▸ Brano fornito
★ ★ ★

Photo: Roberto Muliere

Gioiella Prisma Taranto, Falaschi: “Abbiamo ottenuto un risultato importante”

"Credo che siamo partiti nel modo giusto e siamo cresciuti anche sotto l’aspetto del pubblico piano piano, raggiungendo poi l’apoteosi nell’ultima partita in casa contro Perugia col sold-out"

di Francesca Raguso

La regular season della Superlega 2022/23 è giunta al termine. Il verdetto del campo ha decretato la salvezza della Prisma grazie al punto di vantaggio su Siena uscita sconfitta, nell’ultima giornata, dal palazzetto di Monza. Non c’è sicuramente modo migliore che “festeggiare” questa sudata e meritata salvezza, ascoltando le parole di colui che con grinta, tenacia e tanta forza di volontà, ha guidato la squadra fino alla fine, fino all’ultimo pallone, senza mai mollare e della quale da due anni ne è anche il capitano: il palleggiatore, classe 1987, Marco Falaschi.

Ciao Marco. A pochi giorni dal termine del campionato, com’è il risveglio dopo la conquista della permanenza in Superlega?

“Il risveglio è dolce. Abbiamo ottenuto un risultato importante per tutti ma prima di tutto per noi, perché, come ho già detto in altre circostanze, è stata un’annata non semplice sotto tanti punti di vista. C’è stata una liberazione, un senso quasi di svuotamento dopo l’esito del risultato finale della partita di Monza-Siena che, chiaramente, in me ha prodotto anche qualche lacrima. Però è normale perché le emozioni sono tante, l’anno è stato duro e si è visto in quelle lacrime che sono scese a fine partita. È così, purtroppo è la verità e quindi non ci si può nascondere dietro la verità.”

Della partita di domenica, c’è qualche rammarico per non essere riusciti a chiudere qualche set?

“Io credo che anche nella partita di domenica contro Milano abbiamo fatto un’ottima gara, nonostante le condizioni in cui eravamo da qualche settimana, ricordiamoci che avevamo sempre l’indisponibilità di Tommaso e di Eric, con qualche acciacco di fine stagione. Abbiamo cercato di mettere tutto quello che avevamo. Credo che nei primi due set soprattutto, in cui siamo stati anche avanti, è uscita poi la qualità di una squadra come Milano, non dimentichiamoci che hanno giocato la semifinale di Coppa Italia e non è certo l’ultima squadra. Nel secondo set abbiamo avuto anche la palla per chiuderlo e un primo tempo dove siamo usciti fuori per pochissimo, però quelle sono scelte e se la palla fosse andata bene avremmo fatto l’1-1, poi chissà come sarebbe andata. Io credo che anche nell’ultima partita con Milano abbiamo fatto vedere delle buone cose, un livello di gioco a mio avviso alto. Chiaramente nelle situazioni importanti si vedeva bene anche la tensione di una partita che significava una stagione, con un orecchio anche al risultato di Monza. Insomma c’erano tanti aspetti, non era facile giocarla, lo dico sinceramente, c’erano davvero tanti aspetti emotivi.”

Avete giocato una partita con uno stato d’animo elevato, visto che Siena giocava in contemporanea. Sicuramente l’avete sentita di più. Mentre a fine partita, dopo aver saputo il risultato, negli spogliatoi come eravate, come l’avete vissuta da dentro?

★ ★ ★

▸ Registro dati

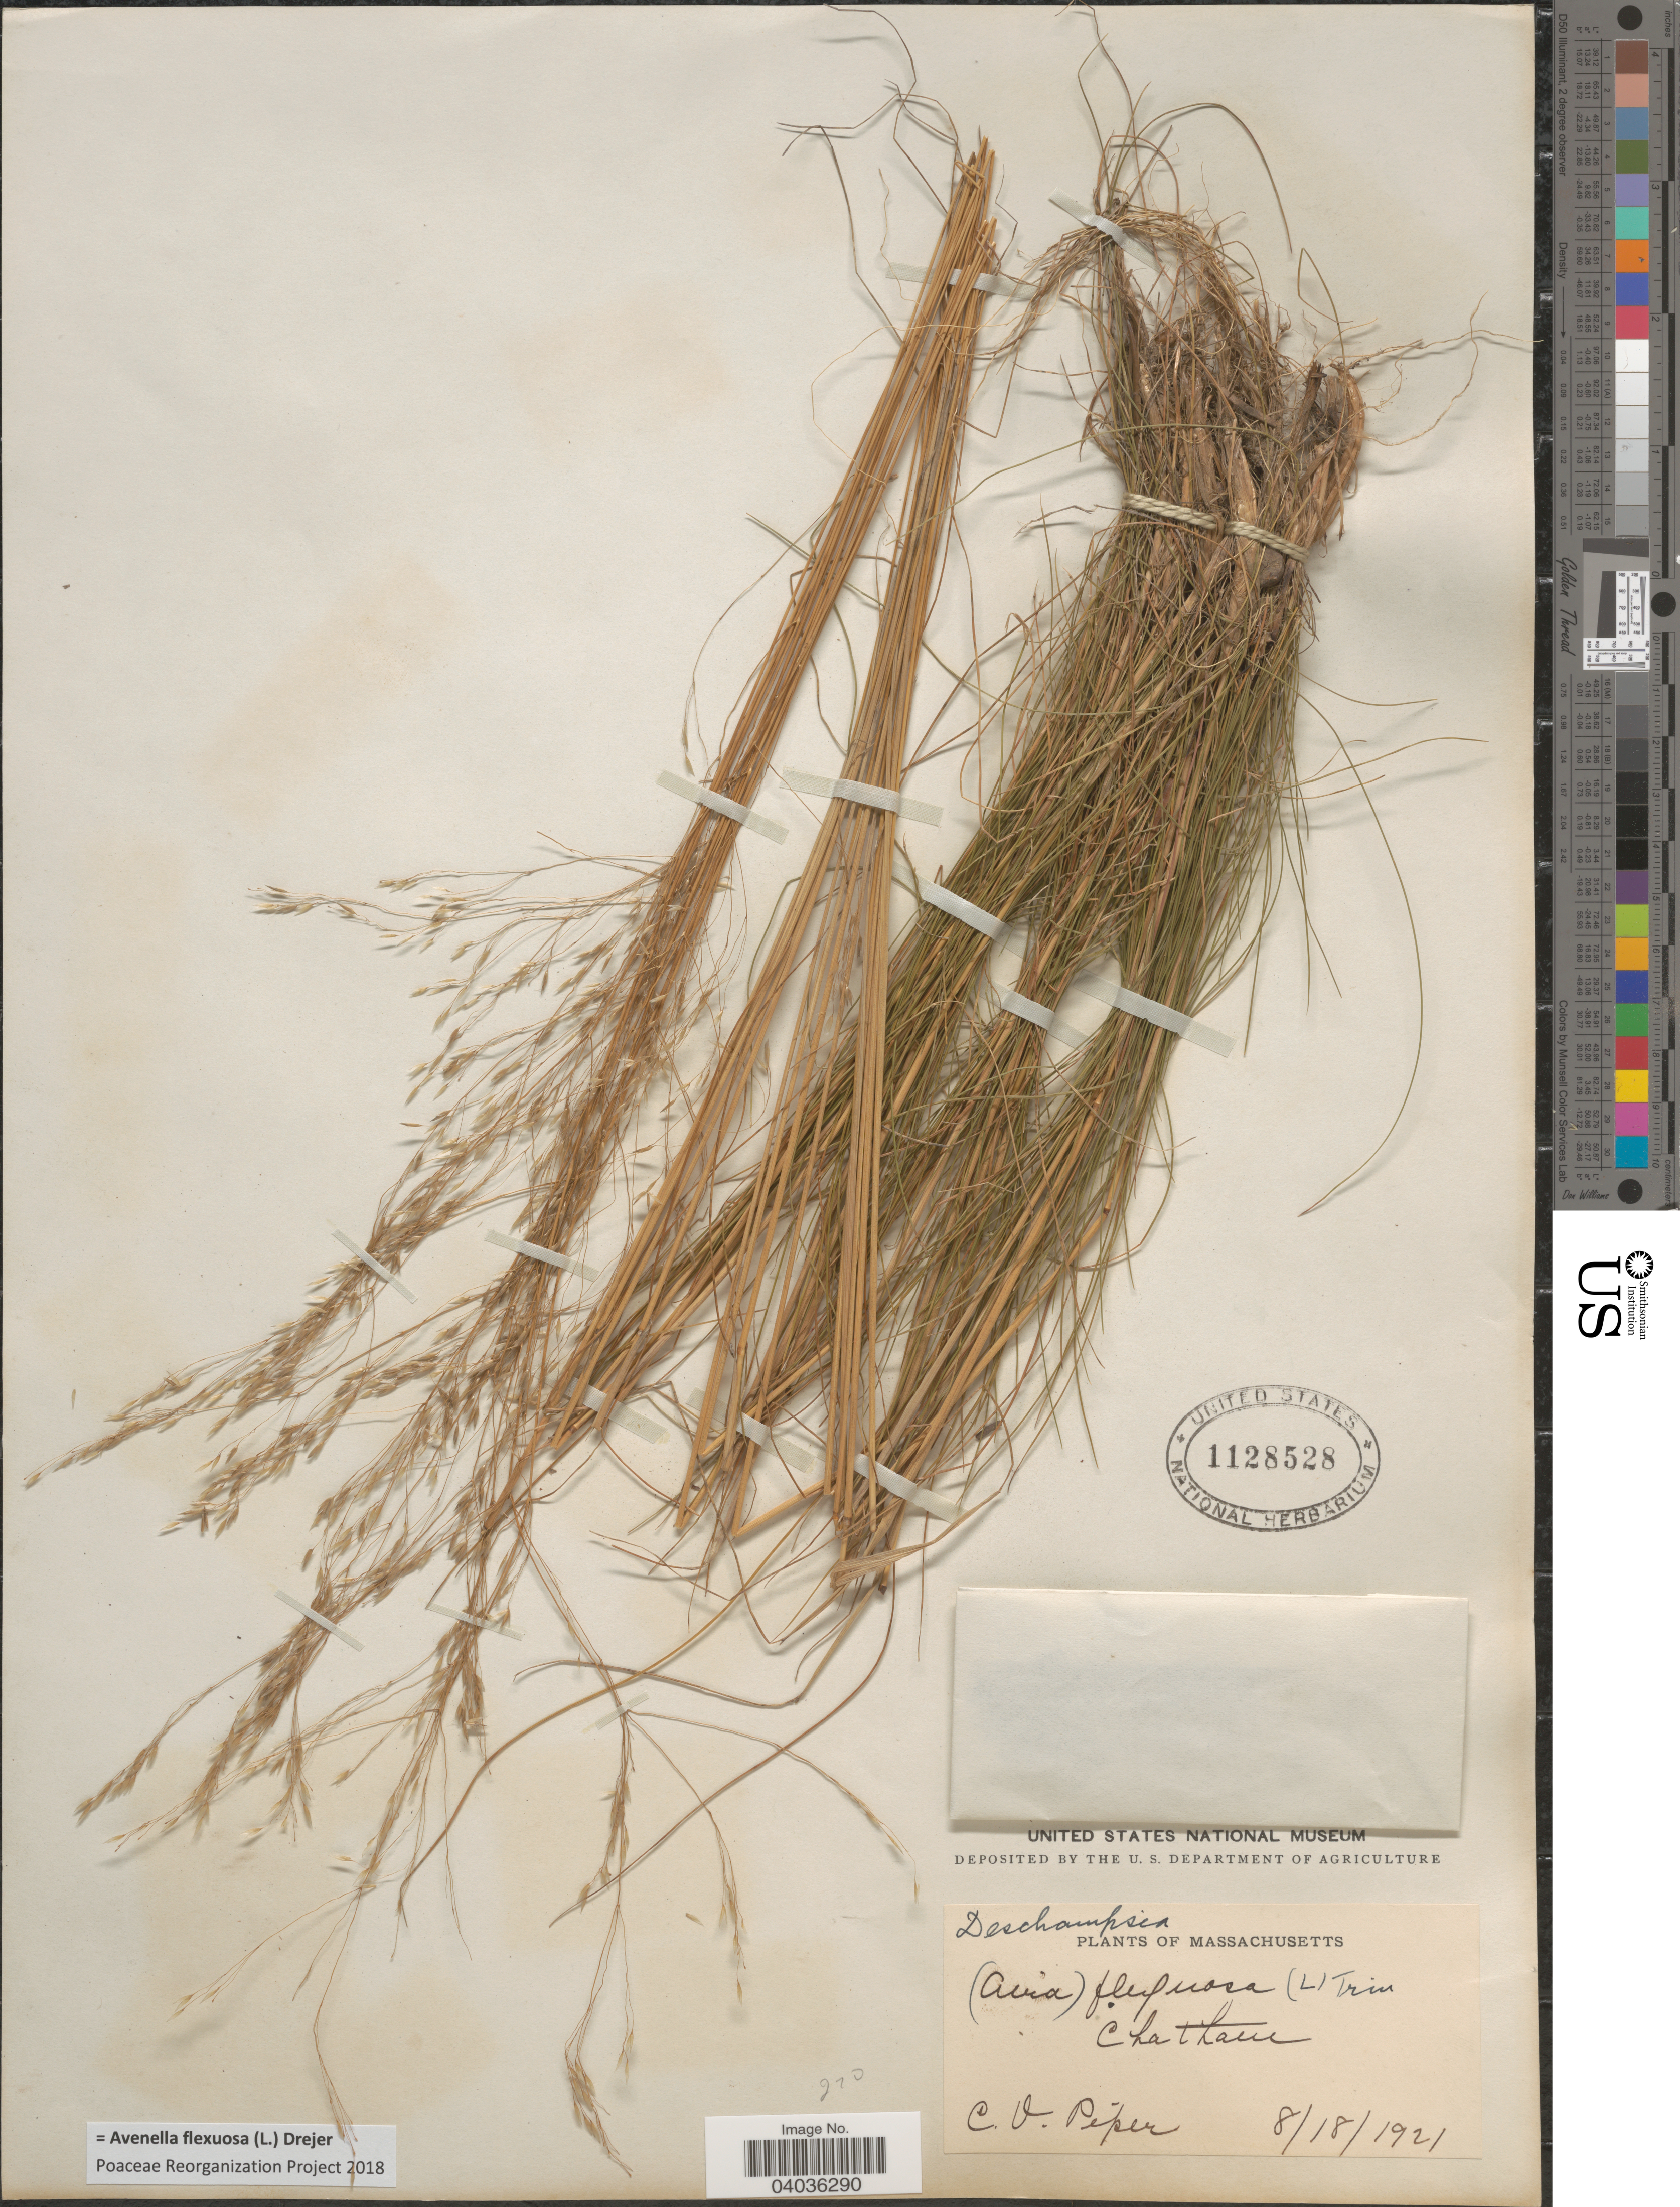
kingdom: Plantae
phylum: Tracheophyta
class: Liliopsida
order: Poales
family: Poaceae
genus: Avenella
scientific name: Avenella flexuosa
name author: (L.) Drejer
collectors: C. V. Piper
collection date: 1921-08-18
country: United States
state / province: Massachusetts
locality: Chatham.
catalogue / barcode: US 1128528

★ ★ ★

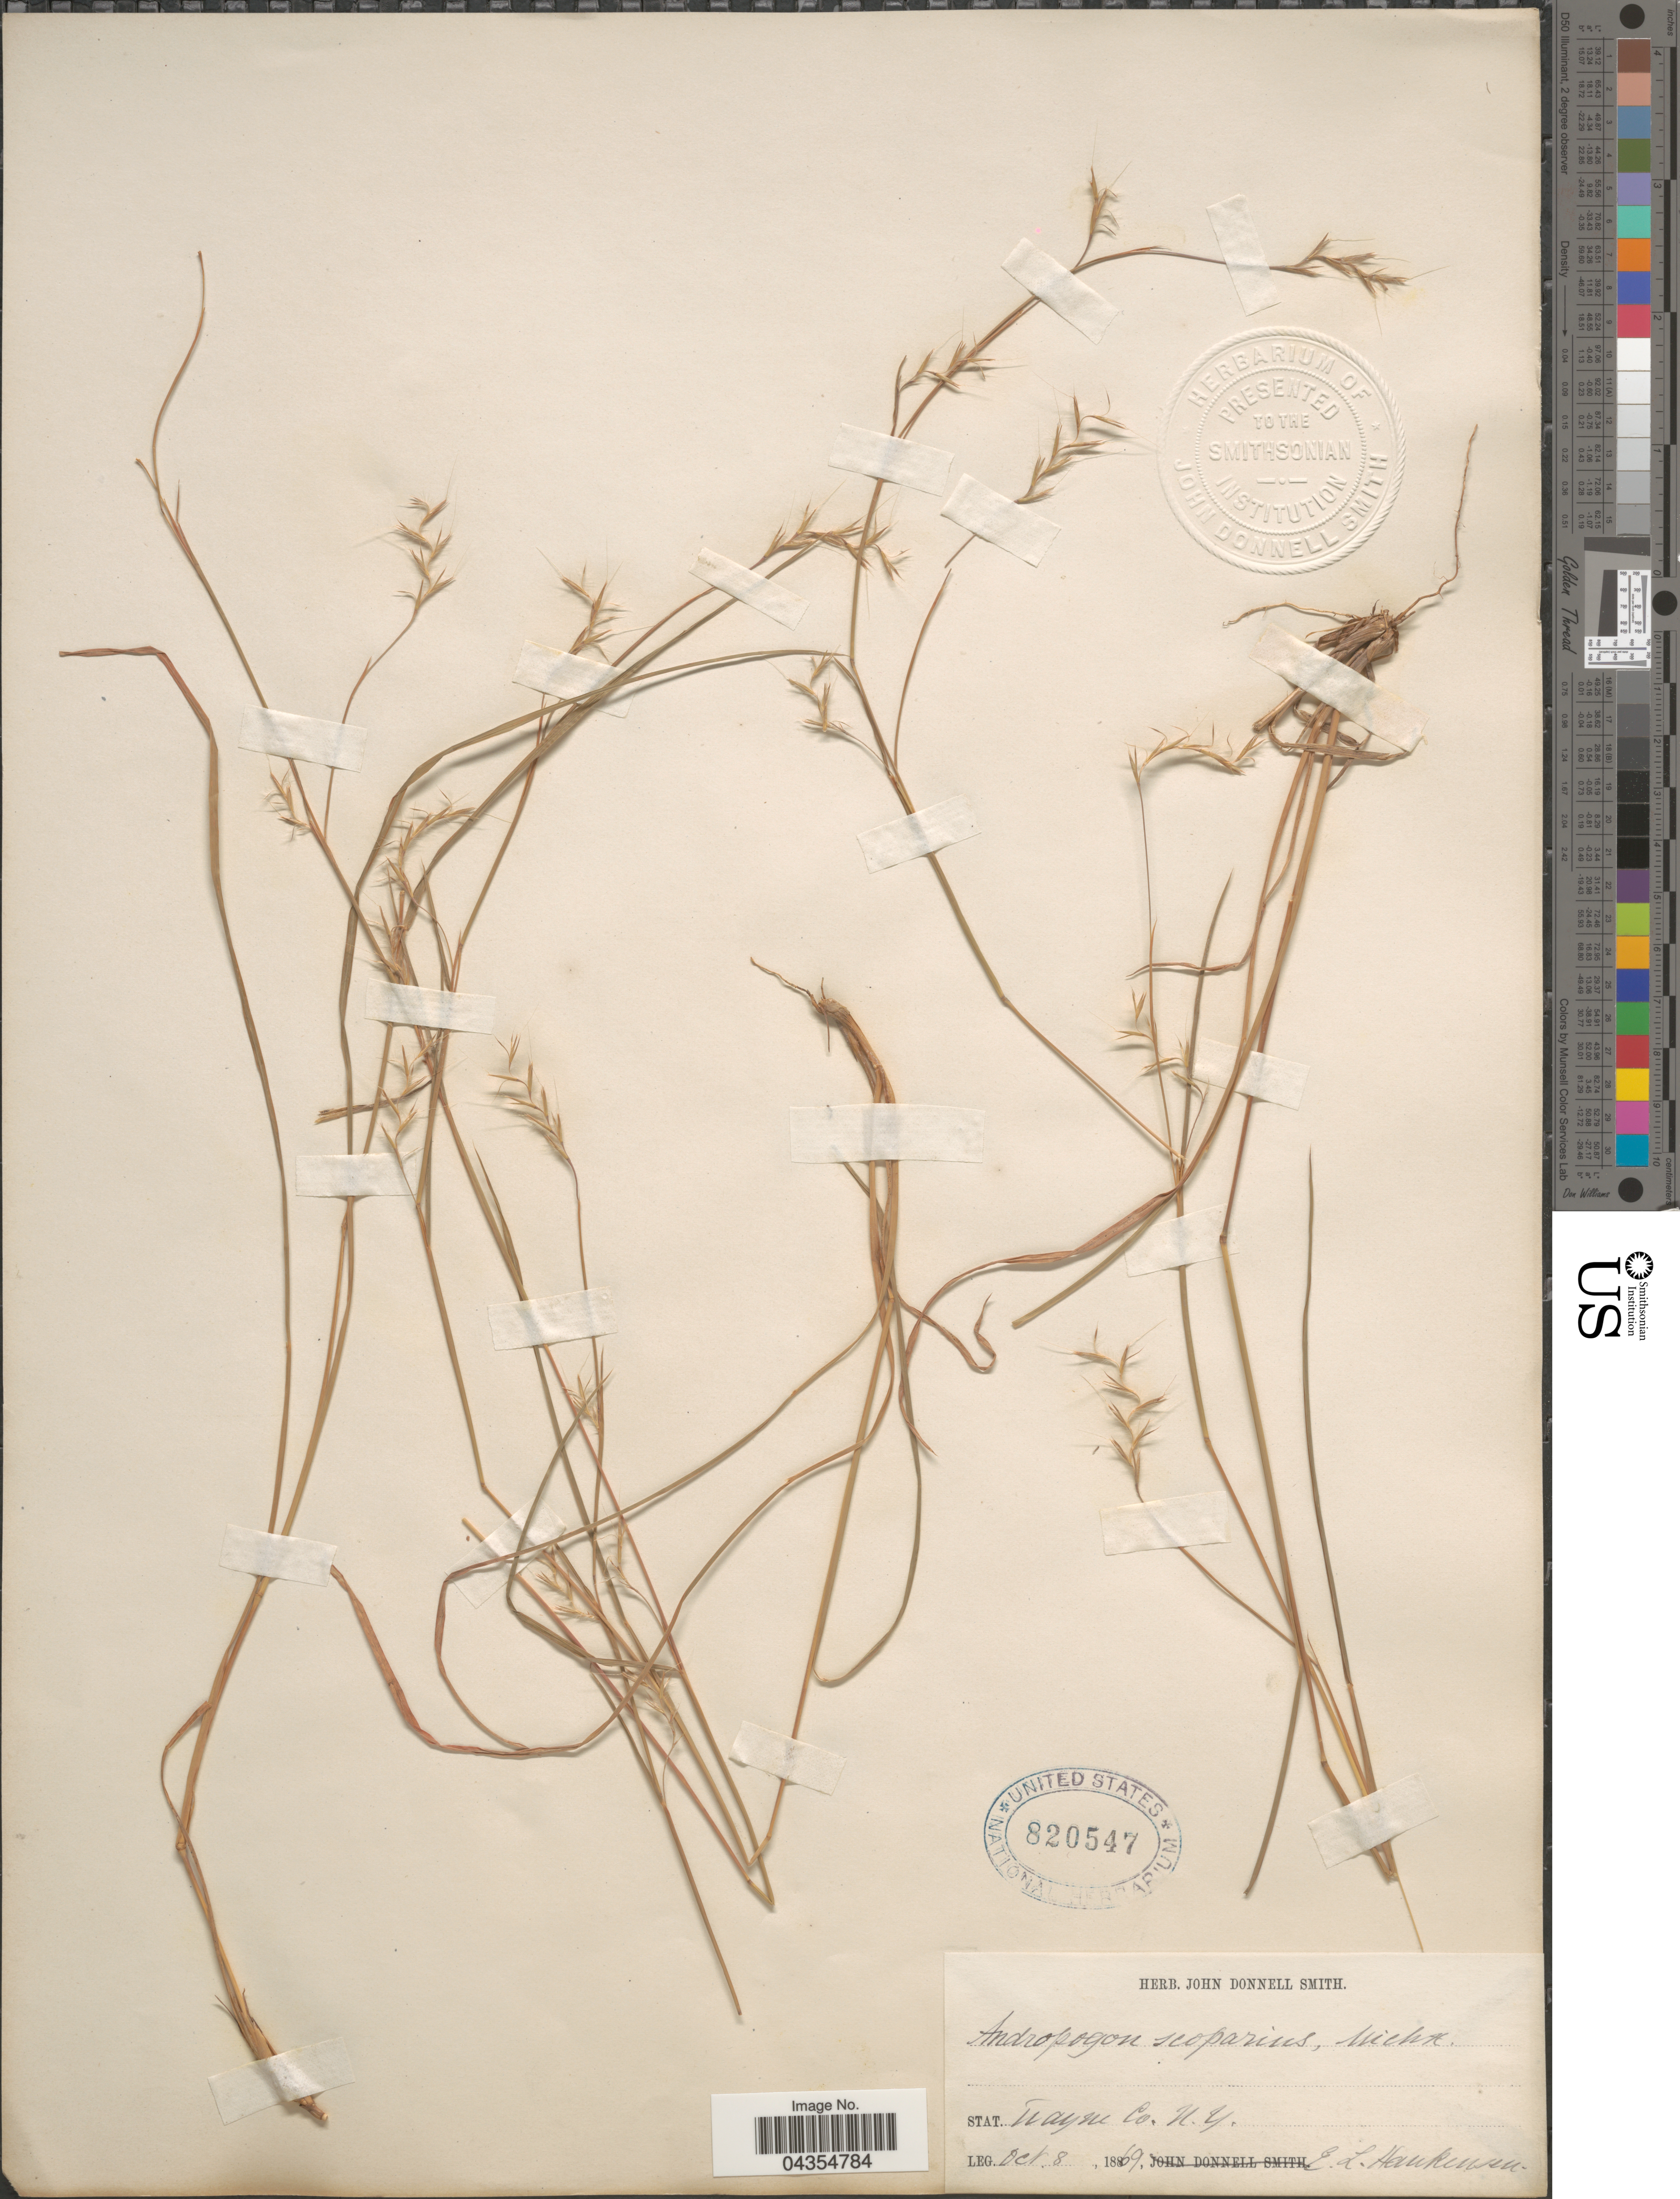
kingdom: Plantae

★ ★ ★

▸ Istruzioni esercizio
Per favore, traduci in inglese questa frase dell'intervista a Marco Falaschi: «Abbiamo cercato di mettere tutto quello che avevamo.»

▸ Risposta attesa
We tried to put in everything we had.